«Dans la continuité d'Abe» : c'est ainsi que Yoshihide Suga présente sa politique à venir, une phrase qui a fait la une de tous les journaux et lui vaut le soutien de cinq des sept factions du Parti libéral-démocrate (PLD). Elu lundi à la tête du parti, et avant d'être probablement nommé Premier ministre mercredi par le Parlement, il fera «du Abe sans Abe en louant son prédécesseur», résume le politologue Koichi Nakano de l'université Sophia à Tokyo.
Cela vaut avant tout pour la politique des «Abenomics», encore au milieu du gué, malgré des plans de soutien massifs pour éviter la récession. «Avec la gestion de la crise du coronavirus, le redressement économique, l'emploi, la croissance sont la priorité», a répété samedi Suga lors d'un débat avec ses deux concurrents, plus enclins à dénoncer les défauts et insuffisances des mesures prises ces dernières années. Le pays a connu une chute du PIB de 7,8 % au deuxième trimestre par rapport au précédent.
«Grande inconnue»
Interrogé sur la lutte contre la dénatalité et la place des femmes, Suga propose le remboursement des traitements contre l’infertilité et vante le fait que davantage de mères travaillent grâce à des aides renforcées et à la gratuité de la maternelle. L’objectif de 30 % de femmes aux postes d’encadrement est cependant reporté de dix ans, à 2030. Le PLD, qu’il dirige depuis lundi, ne donne guère l’exemple : les chefs sont tous des hommes qui ont largement dépassé l’âge de la retraite. En dépit de nombreuses interventions en conférences de presse ou sur les plateaux télés ces derniers jours, Suga n’a pas dit un mot sur le réchauffement climatique et ses conséquences, un sujet qui n’est jamais un thème de campagne électorale au Japon. Il a en revanche insisté sur sa volonté, obsessionnelle, de faire baisser les factures de télécommunications mobiles ou de créer une Agence du numérique, compte tenu du retard considérable pris par le Japon dans ce domaine. C’est sur le front intérieur que Suga veut mettre l’accent, sur ce qui préoccupe le plus les citoyens très repliés sur leur pays et rétifs au changement.
«La grande inconnue, c'est la diplomatie, il n'a pas d'expérience», confirme le politologue Yu Uchiyama, de l'université de Tokyo. «J'ai été impliqué dans toutes les grandes décisions. Il est important de continuer la politique d'Abe, mais je le ferai à ma façon», répond Suga, citant les relations commerciales et accords de libre-échange. Abe a fait le tour du monde, s'est affiché ami tant avec le président américain Trump, qu'il appelle publiquement Donald, qu'avec Vladimir Poutine. Mais, même s'il l'a rendue plus visible, la politique extérieure nippone en sort-elle grandie ? Pas vraiment, répond Toru Iwami, professeur émérite de l'université de Tokyo : «La coopération avec les Etats-Unis [une subordination, ndlr] et les relations avec la Chine n'ont pas beaucoup changé. La politique envers la Corée du Nord et la Russie n'a pas été couronnée de succès. Le seul changement qui a le soutien du peuple est la politique [ferme] à l'égard de la Corée du Sud», sur fond de déclin économique du Japon et de réussite relative de Séoul.

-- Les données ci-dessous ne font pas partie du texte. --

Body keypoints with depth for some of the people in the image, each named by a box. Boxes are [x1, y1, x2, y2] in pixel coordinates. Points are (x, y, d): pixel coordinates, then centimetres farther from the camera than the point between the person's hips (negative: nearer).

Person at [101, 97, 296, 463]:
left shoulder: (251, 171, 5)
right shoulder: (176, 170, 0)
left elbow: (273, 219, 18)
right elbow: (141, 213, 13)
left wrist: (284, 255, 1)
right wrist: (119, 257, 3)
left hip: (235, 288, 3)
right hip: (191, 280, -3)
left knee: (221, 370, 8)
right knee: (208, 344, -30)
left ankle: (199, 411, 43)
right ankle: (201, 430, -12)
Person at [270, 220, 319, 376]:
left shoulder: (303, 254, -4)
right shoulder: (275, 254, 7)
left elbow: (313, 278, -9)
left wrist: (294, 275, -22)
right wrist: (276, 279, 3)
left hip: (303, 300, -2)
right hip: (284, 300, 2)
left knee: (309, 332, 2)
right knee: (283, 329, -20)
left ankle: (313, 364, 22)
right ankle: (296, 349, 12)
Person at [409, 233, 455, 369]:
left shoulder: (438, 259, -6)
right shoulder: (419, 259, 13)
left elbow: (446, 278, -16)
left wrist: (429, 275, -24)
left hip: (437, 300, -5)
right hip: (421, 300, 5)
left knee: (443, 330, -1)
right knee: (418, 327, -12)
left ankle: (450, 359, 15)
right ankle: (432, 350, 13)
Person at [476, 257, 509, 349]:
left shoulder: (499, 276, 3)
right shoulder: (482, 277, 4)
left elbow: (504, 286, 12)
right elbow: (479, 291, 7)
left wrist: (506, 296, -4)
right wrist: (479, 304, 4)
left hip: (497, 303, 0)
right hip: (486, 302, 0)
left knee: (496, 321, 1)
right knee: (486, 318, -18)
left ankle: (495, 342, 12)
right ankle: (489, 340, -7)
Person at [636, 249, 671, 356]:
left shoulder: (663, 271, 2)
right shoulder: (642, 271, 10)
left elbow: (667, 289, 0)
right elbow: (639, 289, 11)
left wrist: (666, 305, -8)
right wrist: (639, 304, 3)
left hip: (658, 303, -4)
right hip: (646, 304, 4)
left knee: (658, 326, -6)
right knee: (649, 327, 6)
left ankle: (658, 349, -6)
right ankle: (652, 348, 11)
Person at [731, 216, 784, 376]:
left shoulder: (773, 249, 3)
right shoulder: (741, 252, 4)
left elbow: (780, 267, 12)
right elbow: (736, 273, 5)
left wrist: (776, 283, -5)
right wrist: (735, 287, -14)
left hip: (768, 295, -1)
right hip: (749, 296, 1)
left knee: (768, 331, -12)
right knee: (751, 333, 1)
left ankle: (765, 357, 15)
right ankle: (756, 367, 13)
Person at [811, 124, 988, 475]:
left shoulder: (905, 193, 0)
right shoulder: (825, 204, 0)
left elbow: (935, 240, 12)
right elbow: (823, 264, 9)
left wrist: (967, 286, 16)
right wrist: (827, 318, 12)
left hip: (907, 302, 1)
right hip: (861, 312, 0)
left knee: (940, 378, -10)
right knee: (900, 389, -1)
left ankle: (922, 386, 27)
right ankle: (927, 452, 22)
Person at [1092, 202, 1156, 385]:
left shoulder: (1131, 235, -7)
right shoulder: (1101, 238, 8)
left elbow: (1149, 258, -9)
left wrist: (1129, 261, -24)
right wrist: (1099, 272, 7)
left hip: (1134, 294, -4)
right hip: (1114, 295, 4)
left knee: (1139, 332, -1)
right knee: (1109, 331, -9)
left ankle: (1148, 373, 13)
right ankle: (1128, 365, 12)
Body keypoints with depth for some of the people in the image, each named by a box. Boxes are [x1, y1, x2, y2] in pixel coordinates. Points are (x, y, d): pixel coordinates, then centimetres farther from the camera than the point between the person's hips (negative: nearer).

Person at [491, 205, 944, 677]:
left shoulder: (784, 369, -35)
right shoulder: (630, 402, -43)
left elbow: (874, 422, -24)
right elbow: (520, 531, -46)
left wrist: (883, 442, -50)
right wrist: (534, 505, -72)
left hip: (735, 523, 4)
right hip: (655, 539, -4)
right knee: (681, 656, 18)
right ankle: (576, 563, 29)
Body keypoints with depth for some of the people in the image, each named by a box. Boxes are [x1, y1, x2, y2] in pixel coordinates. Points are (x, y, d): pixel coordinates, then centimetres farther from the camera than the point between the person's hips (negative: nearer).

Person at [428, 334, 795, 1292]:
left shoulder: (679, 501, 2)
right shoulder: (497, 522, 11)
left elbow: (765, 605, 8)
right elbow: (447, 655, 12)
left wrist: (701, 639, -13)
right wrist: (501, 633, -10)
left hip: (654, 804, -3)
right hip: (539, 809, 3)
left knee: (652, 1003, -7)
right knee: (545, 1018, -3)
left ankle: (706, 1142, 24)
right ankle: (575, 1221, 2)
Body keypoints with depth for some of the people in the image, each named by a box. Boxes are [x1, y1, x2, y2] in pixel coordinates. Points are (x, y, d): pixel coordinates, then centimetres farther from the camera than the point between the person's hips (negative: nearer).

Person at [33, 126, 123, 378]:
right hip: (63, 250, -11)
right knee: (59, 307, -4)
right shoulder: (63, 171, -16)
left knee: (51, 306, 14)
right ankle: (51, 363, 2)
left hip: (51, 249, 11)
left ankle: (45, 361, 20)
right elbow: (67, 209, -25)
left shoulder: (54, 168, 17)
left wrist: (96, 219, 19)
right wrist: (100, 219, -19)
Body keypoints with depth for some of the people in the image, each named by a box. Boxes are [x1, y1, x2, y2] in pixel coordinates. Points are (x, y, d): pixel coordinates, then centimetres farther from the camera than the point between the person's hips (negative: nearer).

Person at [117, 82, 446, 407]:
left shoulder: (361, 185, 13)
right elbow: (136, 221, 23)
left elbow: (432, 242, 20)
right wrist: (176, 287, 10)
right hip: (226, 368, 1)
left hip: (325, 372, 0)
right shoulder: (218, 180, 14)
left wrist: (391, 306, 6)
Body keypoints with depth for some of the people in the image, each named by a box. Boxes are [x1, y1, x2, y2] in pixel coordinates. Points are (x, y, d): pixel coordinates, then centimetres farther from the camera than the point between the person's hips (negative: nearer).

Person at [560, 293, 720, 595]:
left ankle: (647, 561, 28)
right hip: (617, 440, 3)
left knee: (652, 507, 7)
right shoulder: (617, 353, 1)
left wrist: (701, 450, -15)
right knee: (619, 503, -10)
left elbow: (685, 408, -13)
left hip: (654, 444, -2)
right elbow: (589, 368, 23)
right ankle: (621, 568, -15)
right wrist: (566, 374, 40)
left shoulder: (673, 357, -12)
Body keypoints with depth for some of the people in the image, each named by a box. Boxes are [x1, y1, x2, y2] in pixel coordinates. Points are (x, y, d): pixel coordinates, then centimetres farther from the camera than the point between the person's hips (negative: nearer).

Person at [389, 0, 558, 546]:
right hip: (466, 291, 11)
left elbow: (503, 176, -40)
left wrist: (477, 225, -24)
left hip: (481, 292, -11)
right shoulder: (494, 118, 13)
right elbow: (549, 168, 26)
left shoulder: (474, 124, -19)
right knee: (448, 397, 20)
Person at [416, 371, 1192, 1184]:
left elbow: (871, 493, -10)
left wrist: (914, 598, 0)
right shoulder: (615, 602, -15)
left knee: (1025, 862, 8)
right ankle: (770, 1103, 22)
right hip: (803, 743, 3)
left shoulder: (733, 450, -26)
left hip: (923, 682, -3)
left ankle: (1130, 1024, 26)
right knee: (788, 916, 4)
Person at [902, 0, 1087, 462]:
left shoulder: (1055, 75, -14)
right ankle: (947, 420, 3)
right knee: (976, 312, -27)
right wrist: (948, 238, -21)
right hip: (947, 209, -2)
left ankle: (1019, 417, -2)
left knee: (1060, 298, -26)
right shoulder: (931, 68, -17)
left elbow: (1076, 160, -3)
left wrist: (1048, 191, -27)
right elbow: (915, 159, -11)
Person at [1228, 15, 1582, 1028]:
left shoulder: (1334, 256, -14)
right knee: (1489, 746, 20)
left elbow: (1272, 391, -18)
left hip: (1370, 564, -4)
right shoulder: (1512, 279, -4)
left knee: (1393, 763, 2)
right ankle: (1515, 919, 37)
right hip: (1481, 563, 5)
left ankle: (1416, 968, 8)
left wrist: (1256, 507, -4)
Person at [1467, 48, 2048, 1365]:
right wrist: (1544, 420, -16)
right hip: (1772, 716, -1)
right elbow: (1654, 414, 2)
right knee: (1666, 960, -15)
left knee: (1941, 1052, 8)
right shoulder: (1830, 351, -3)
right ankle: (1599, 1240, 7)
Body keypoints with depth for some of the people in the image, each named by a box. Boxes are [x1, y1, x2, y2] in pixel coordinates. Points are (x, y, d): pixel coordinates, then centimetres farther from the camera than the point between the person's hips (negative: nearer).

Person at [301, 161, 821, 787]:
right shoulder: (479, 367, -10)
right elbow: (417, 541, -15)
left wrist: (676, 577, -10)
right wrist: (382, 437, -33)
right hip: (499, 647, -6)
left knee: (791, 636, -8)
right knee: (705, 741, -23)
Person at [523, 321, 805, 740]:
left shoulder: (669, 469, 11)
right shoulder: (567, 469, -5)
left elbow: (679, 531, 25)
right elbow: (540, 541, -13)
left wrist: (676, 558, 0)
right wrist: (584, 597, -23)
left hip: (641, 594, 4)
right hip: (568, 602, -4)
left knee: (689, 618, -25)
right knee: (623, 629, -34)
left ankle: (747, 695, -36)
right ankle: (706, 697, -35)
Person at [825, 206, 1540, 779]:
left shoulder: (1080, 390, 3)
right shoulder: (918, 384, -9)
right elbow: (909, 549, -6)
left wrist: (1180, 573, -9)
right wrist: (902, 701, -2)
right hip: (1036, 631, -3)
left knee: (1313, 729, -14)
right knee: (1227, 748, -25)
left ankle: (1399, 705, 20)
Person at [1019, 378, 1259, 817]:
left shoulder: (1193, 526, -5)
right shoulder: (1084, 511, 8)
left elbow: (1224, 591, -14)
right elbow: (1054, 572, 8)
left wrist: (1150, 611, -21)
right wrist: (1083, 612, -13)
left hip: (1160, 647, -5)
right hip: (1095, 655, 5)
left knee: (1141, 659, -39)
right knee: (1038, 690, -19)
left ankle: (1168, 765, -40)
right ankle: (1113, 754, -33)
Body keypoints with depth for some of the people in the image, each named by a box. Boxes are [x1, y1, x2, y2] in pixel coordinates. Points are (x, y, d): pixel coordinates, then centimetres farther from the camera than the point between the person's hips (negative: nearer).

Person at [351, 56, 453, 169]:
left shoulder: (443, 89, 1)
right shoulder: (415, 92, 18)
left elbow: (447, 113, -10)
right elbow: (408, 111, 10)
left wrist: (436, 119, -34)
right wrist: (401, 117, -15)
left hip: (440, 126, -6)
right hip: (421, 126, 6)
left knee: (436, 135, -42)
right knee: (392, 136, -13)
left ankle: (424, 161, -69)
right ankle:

«Il est très probable que Suga ne sera pas aussi pressé qu'Abe d'avancer sur la réforme de la Constitution, de même qu'il n'aura sans doute pas le même souci de laisser une trace dans l'histoire à travers les Jeux olympiques et paralympiques», estime l'essayiste et historien Masahiro Yamazaki. «Contrairement à l'ex-ministre de la Défense Ishiba [candidat récurrent au poste de Premier ministre], Suga ne dresse jamais le portrait de la société japonaise qu'il souhaite, il s'en tient à des petites propositions. Je ne pense pas qu'il ait une vision politico-diplomatique pour le pays», analyse Isoko Mochizuki, journaliste et essayiste.
«Débat clos»
Si le PLD soutient en masse Suga, c'est surtout parce que les dirigeants du parti sont certains qu'il n'ira pas sortir les cadavres des placards du gouvernement Abe, car c'est lui qui les y a mis. A chaque scandale éclaboussant le Premier ministre ou ses proches, et il y en a eu beaucoup en près de huit ans, Suga a toujours été là pour rembarrer les journalistes curieux, quitte à les humilier publiquement. «Demandez au ministre des Finances», «je n'ai pas à répondre à vos questions», «le débat est clos». «Son attitude ne changera pas, il ne fera pas un retour honnête sur le passé», juge la journaliste Mochizuki, celle qui a le plus essuyé l'ire de Suga porte-parole du gouvernement.